Passage to read:
Matz himself has said he regrets putting these variables in the language, and some day they may disappear. We'll match behavior as much as possible, but they're a relic no matter how you slice it.


Well, it's fair to say "it works in MRI"; $1 being frame-local and thread-local is an exception to the rule, but it is How It Works. JRuby should behave similarly, full stop.


They're what MRI calls "svars", or special variables. They're thread and scope-local, and regardless of your feelings towards them, they're still used all over the place, in old and new code alike.


Your comment has little to do with JRuby 9000, as the bug reported there was observed in JRuby 1.7.20. Yes, JRuby has bugs, like MRI, like any interpreter or compiler.


The same bug still exists in JRuby 9000, and was in fact the first thing I ran into when trying it.

Considering threading is the main selling point, one of the commonest patterns of regexp use being completely and dangerously broken with them would have seemed like something of a showstopper.


"Commonest" is a big claim. I'm not a JRuby user, but I sling a whole bunch of Ruby and I've never, not once, used the global regexp stuff--indeed, I didn't know it existed before just now.

I can see wanting it fixed, but it's a pretty odd hill to die on.


I've been writing Ruby for 7 years now, and I've known about the regex svars for about as long. Never used them once. They're obviously bad style.


> one of the commonest patterns of regexp use

Is it really? Even fairly early in the Ruby 1.8.x era, most recommendations I saw were that the magic regexp globals (and many other magic globals) were a perlism that should generally be avoided.


Huh, I use `$1` all the time, and see it all the time. Probably because the alternative with an explicit match object ends up being relatively a lot more code and a lot harder to read, really.

If avoiding `$1` has been often recommended for a while... I think it's a recommendation more often ignored than followed.


I've never seen $1 used in production code.


Try grepping your lib directory sometime. In fact, let me do it for you, on a relatively clean install:

time, benchmark, irb, pry, rubygems, resolv, erb, rake, open-uri, debug, rack, cgi/util, optparse, getoptlong, bundler, activesupport, actionpack, activemodel, erubis, slim, haml, sass, sequel, roda, nokogiri, rugged, faraday, mime-types, thor, test-unit, tzinfo, mail, ffi


Ouch. That's pretty awful.


I don't think it's that common a pattern. All those perlisms make code unreadable anyway. I much prefer things like match with named captures, which generally make everything more obvious.


Ah, I didn't get that from your original post. So JRuby 9000 shipped with a known concurrency bug that, from the face of it, seems likely to be a problem in actual use. I agree that seems a bit worrying.


You have to ship some time. Noisy bugs get fixed...and patches are always accepted :-)


Of course is can be completely reasonable to ship with a known bug, which is why my initial reaction to the OP was: why are you bringing this up here?

Stored data:

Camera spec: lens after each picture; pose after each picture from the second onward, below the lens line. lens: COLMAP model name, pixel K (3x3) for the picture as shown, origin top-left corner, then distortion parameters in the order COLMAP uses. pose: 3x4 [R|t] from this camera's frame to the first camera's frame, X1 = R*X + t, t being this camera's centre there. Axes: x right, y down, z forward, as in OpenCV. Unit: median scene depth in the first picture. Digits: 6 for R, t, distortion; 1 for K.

--

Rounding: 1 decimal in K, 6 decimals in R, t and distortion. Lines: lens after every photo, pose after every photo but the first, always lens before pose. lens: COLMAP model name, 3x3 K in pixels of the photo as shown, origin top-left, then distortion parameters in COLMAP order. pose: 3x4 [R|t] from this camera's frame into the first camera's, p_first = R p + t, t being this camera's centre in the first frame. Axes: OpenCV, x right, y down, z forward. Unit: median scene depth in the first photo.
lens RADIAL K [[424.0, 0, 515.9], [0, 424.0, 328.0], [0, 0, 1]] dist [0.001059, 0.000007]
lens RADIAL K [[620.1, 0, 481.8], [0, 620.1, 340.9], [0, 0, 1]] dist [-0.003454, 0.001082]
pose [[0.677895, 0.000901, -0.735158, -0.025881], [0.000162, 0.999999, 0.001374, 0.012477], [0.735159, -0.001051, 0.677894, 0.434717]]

What to do:
A – Condense the paragraph of the JRuby discussion that begins "They're what MRI calls" into a short bulleted list that keeps its main facts.
B – In the grepped library list in the JRuby discussion, which library names begin with the letter "r"?
C – According to the JRuby discussion, which JRuby version was the reported bug observed in?
The entries are separate material with no connection to the JRuby discussion.

Task-by-task outputs:
A –
- MRI calls these variables "svars," or special variables.
- They are thread-local and scope-local.
- Whatever one thinks of them, they are still widely used in both old and new code.

B – rubygems, resolv, rake, rack, roda, rugged

C – JRuby 1.7.20